Perbuatan bejat itu kembali dilakukan Priguna pada 18 Maret 2025 di tempat sama kepada korban FH (21), anak pasien yang sedang berobat di RSHS Bandung. Pelaku menggunakan modus sama saat memerkosa ketiga korban, yaitu membius hingga tidak sadarkan diri.
Diketahui, modus operandi tersangka dengan membawa korban ke salah satu ruangan di lantai 7 gedung MCHC RSHS dengan alasan untuk diambil darah. Pelaku kemudian menyuntikkan obat bius 15 kali di lengan kanan dan kiri korban.
Setelah itu pelaku juga memasukan obat bius ke dalam cairan infus hingga korban FH tak sadarkan diri.
"Jadi yang satu berdalih mau analisis anestesi, yang kedua akan dilakukan uji alergi obat bius. Yang ketiga transfusi darah. Kemudian korban dibawa ke tempat yang sama," ucapnya.

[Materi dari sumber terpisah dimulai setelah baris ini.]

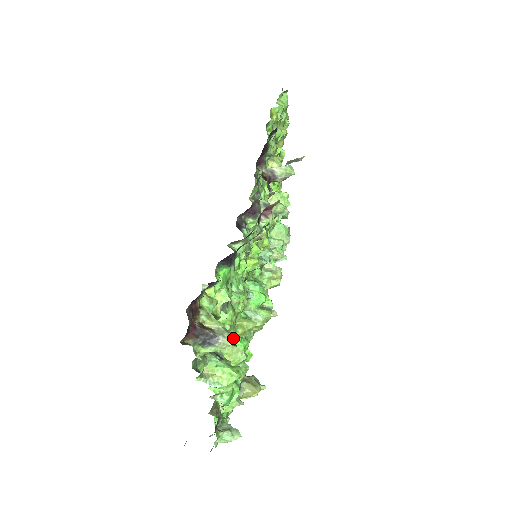
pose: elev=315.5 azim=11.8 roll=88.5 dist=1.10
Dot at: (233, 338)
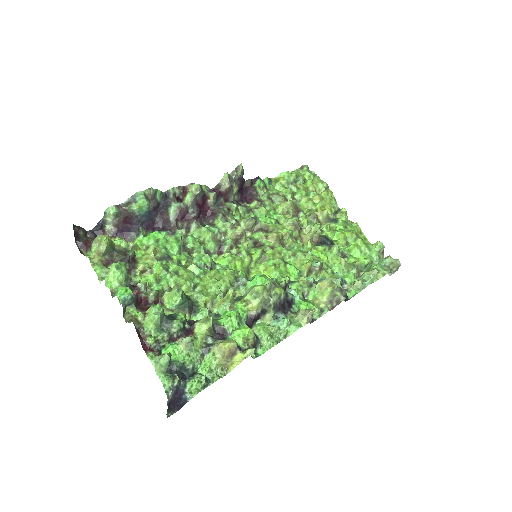
Dot at: (101, 235)
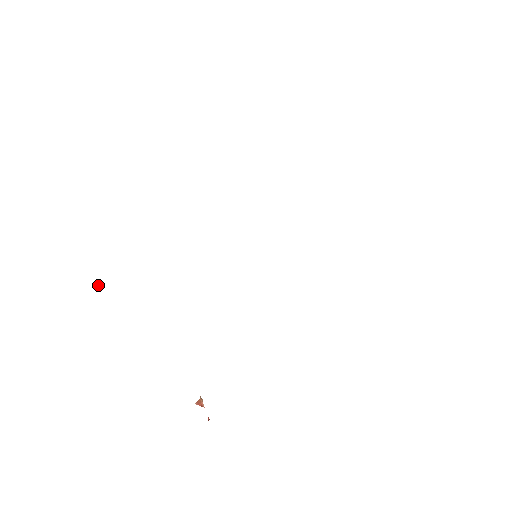
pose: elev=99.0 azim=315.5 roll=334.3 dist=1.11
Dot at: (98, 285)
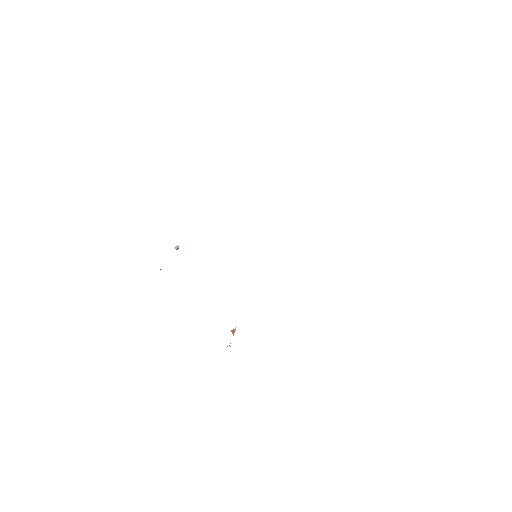
Dot at: (178, 248)
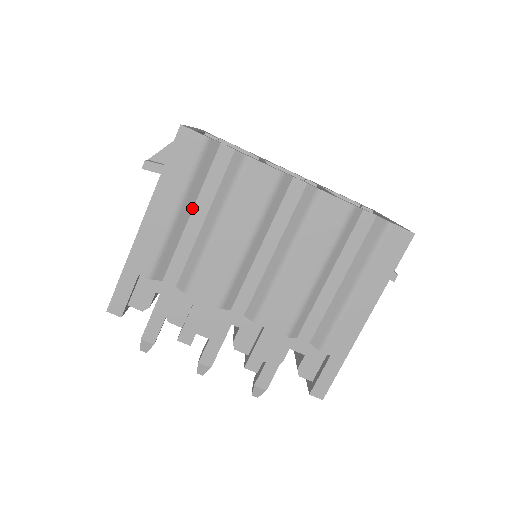
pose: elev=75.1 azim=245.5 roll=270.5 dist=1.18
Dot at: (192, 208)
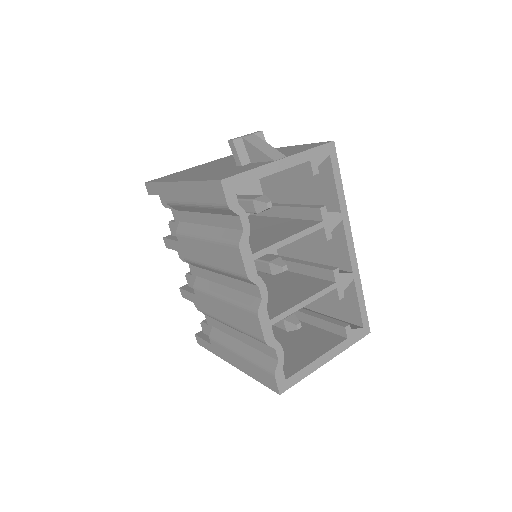
Dot at: (206, 212)
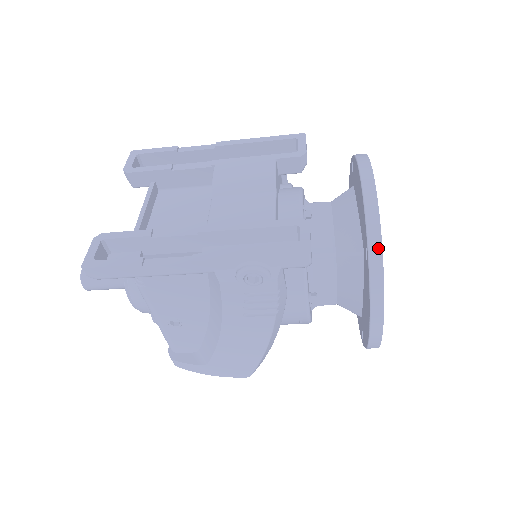
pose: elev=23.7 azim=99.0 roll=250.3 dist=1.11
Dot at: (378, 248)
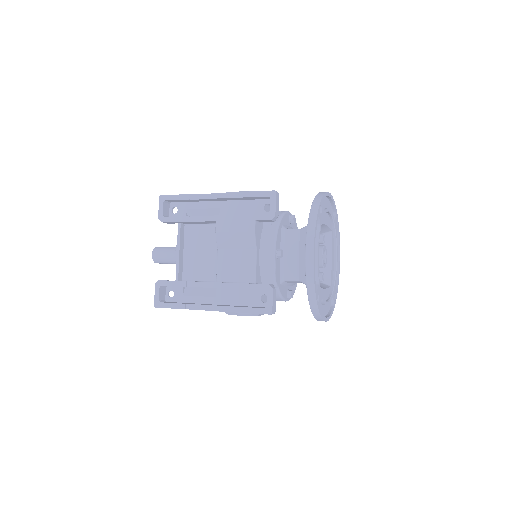
Dot at: (314, 301)
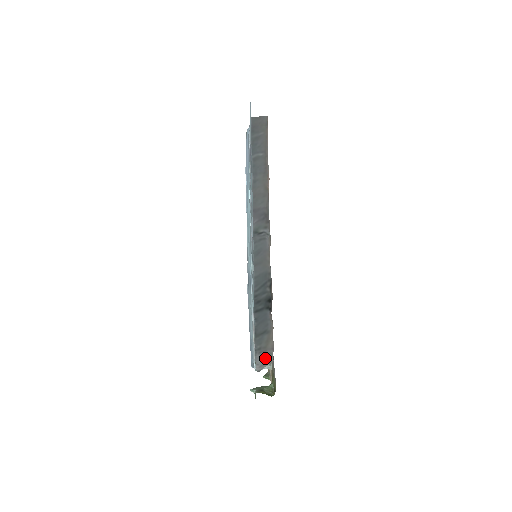
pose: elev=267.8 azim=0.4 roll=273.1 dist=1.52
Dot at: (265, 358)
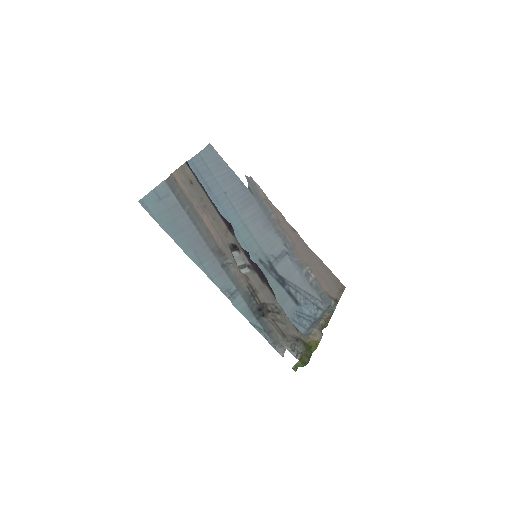
Dot at: (281, 347)
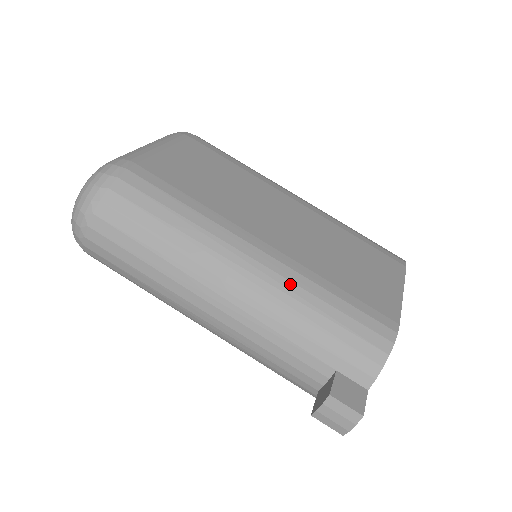
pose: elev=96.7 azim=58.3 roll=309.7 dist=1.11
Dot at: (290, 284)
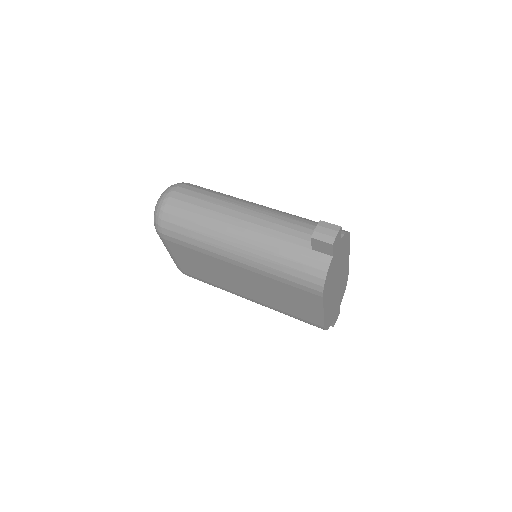
Dot at: occluded
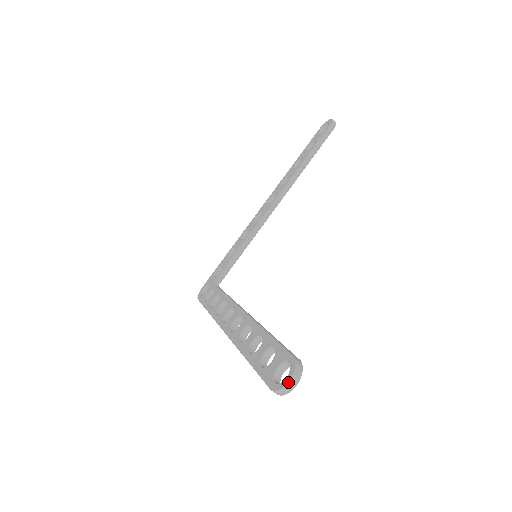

Dirreskrimum menuturkan, tersangka beraksi di tempat sama, yakni salah satu ruangan di lantai 7 gedung MCHC. Ruangan itu belum digunakan secara operasional. Celah ini dimanfaatkannya untuk menyalurkan nafsu bejatnya.
"Jadi ini ruangan belum digunakan sehingga RS juga mungkin akan mengevaluasi terhadap pengawasan, terutama dokter residen. Itu nanti akan kerja sama juga dengan kita terkait pengawasan residen," katanya.
Dia menambahkan, dua korban lain berusia 21 dan 31 tahun telah dimintai keterangan. Namun Surawan menyebut akan meminta kembali keterangan korban agar lebih mendalam.